> _TASK DETAILS_: Below are the records to transcribe exactly; do not include any images.

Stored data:
_ _ _ _ _
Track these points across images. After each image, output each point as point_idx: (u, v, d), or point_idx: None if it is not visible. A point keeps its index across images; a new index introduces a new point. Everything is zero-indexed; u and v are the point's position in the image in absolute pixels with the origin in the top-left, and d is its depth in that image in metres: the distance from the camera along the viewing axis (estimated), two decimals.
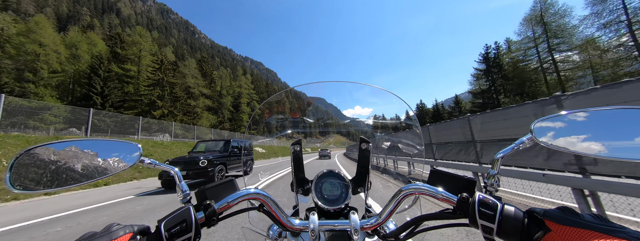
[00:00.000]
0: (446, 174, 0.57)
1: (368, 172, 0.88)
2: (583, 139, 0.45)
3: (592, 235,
_ _ _ _ _
> _ANSWER FOR THIS EXERCISE_:
Track these points across images. After each image, output each point as point_idx: (u, v, d), or point_idx: None if it is not visible. A point keeps its index across images; a new index introduces a new point. Everything is zero-indexed; u and v are the point's position in the image in absolute pixels with the origin in the top-left, and d is its depth in that image in metres: the distance from the camera along the viewing axis (estimated), two decimals.
[00:00.000]
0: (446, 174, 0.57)
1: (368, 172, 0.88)
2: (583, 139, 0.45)
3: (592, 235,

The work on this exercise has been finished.